• [TASK DETAILS]:
Rewrite the text of every item below, swapping "chart" for "graph" and keeping everything else the same. Leave the pictures out of your version.

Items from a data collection
※
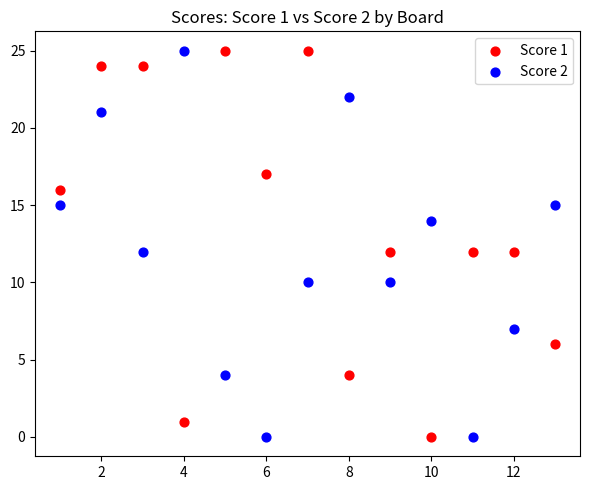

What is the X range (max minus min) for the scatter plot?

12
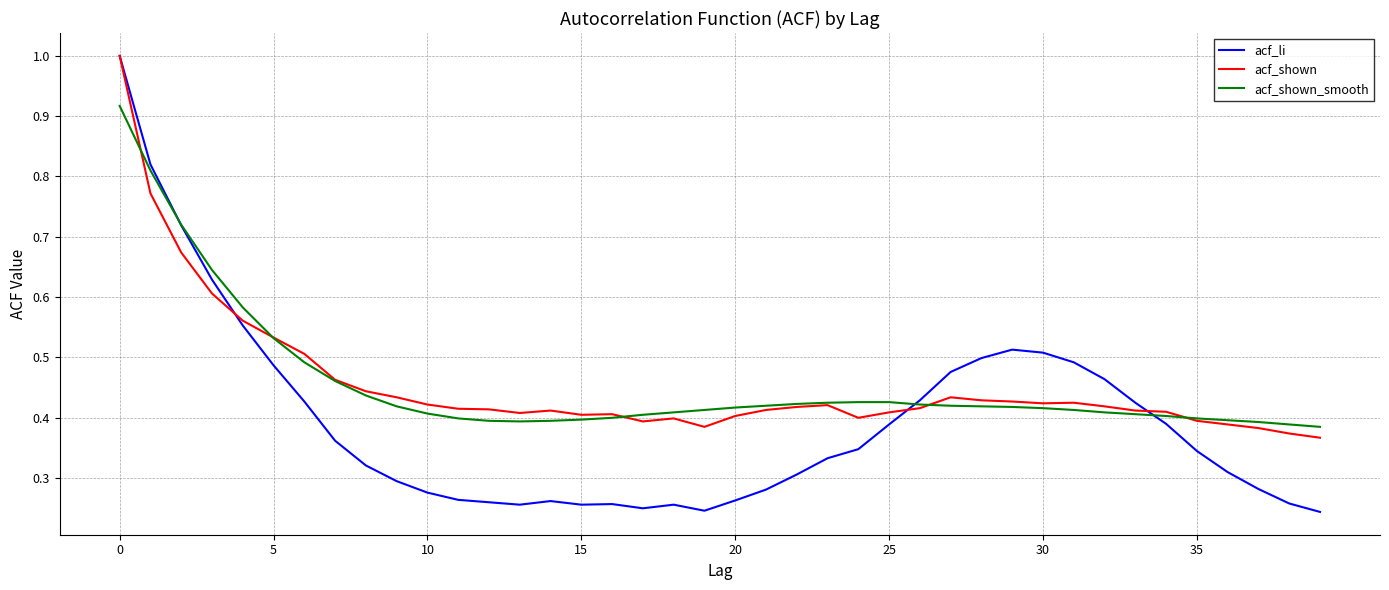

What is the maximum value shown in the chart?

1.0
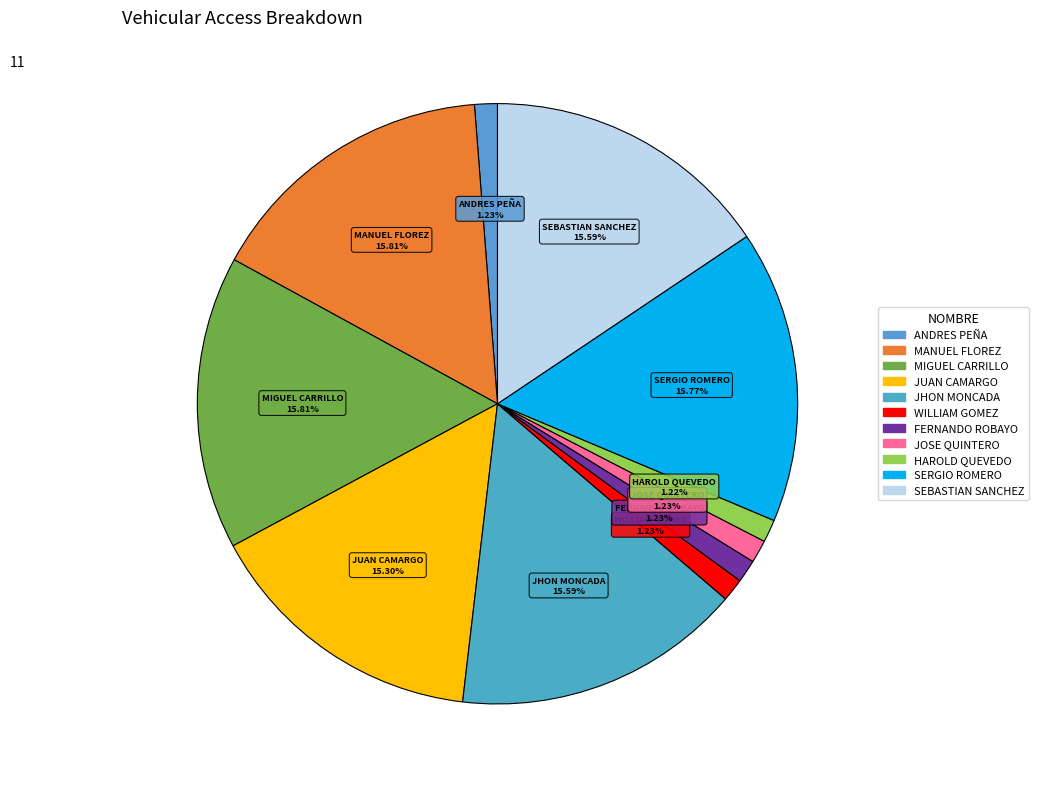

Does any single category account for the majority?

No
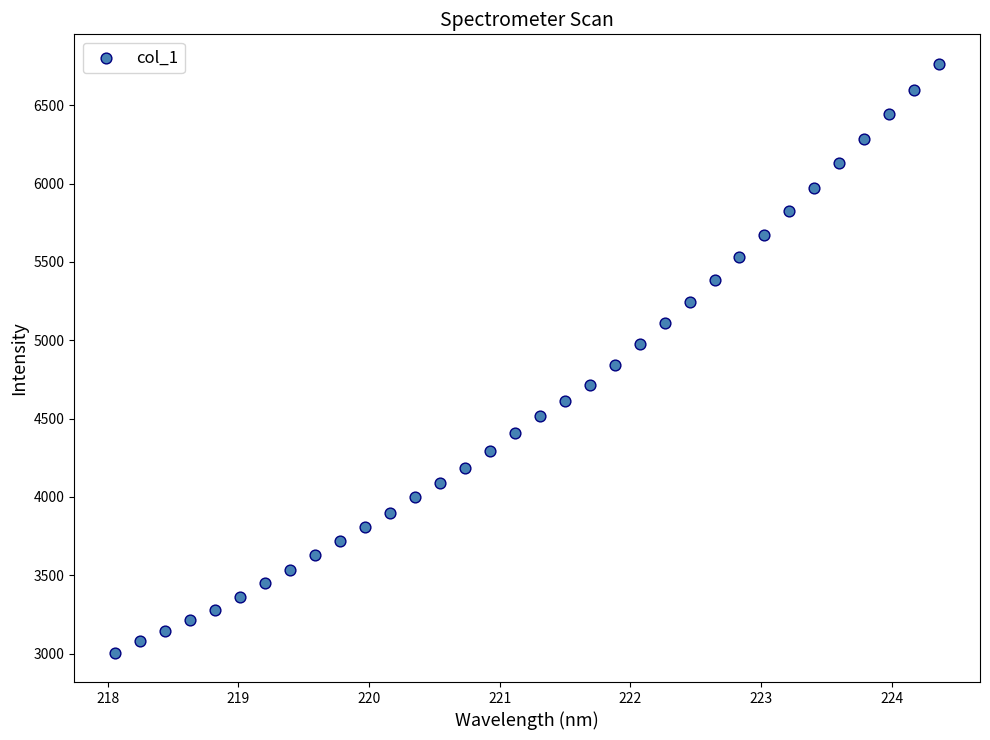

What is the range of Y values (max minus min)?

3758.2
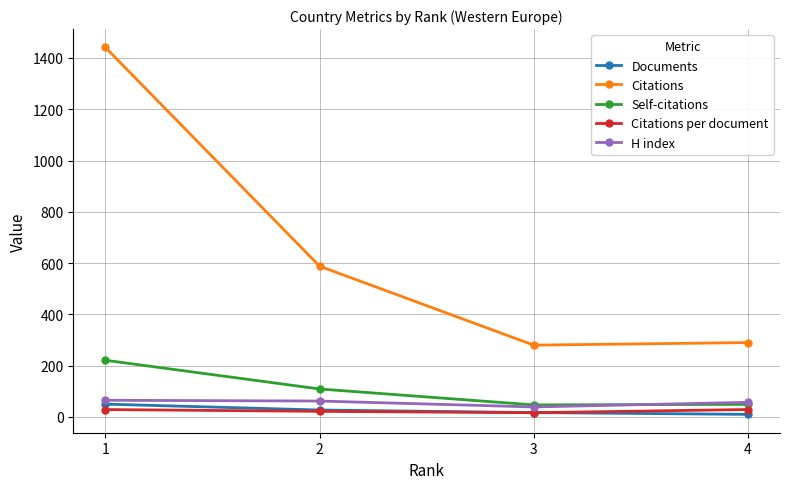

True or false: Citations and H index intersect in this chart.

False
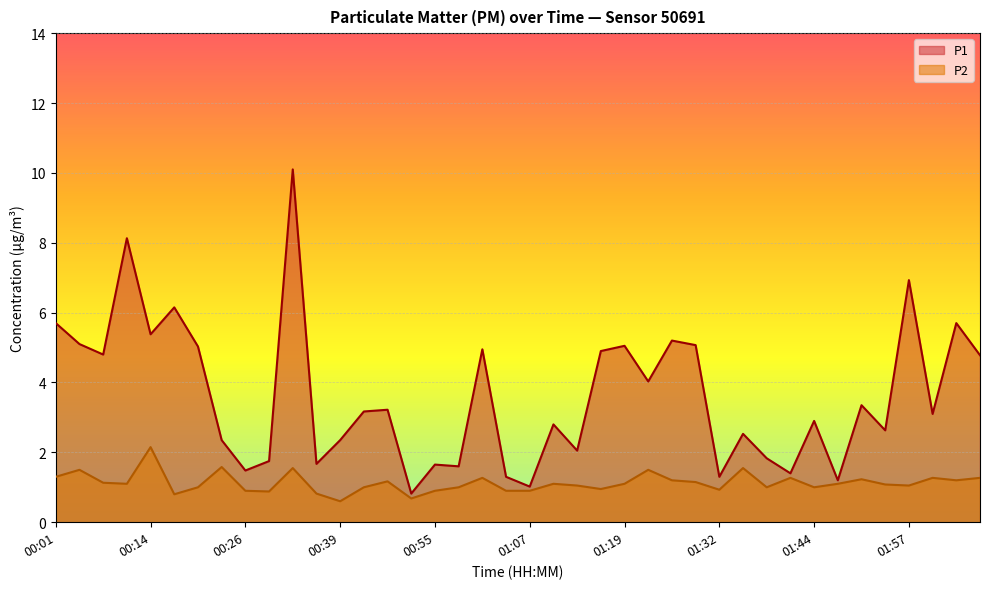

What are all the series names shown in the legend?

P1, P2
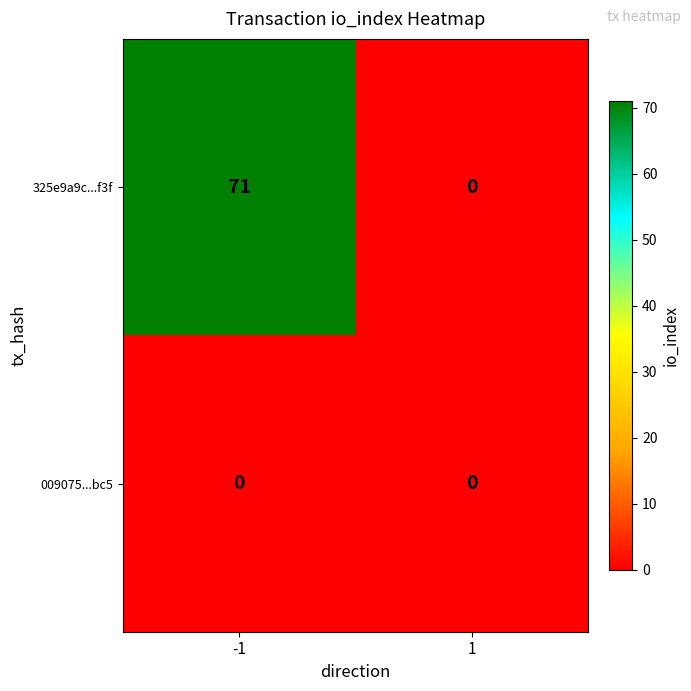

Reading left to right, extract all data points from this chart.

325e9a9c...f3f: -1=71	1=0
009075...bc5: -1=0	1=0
※
• [RESPONSE]:
What is the X range (max minus min) for the scatter plot?

12

What is the maximum value shown in the graph?

1.0

Does any single category account for the majority?

No

What is the range of Y values (max minus min)?

3758.2

True or false: Citations and H index intersect in this graph.

False

What are all the series names shown in the legend?

P1, P2

Reading left to right, extract all data points from this graph.

325e9a9c...f3f: -1=71	1=0
009075...bc5: -1=0	1=0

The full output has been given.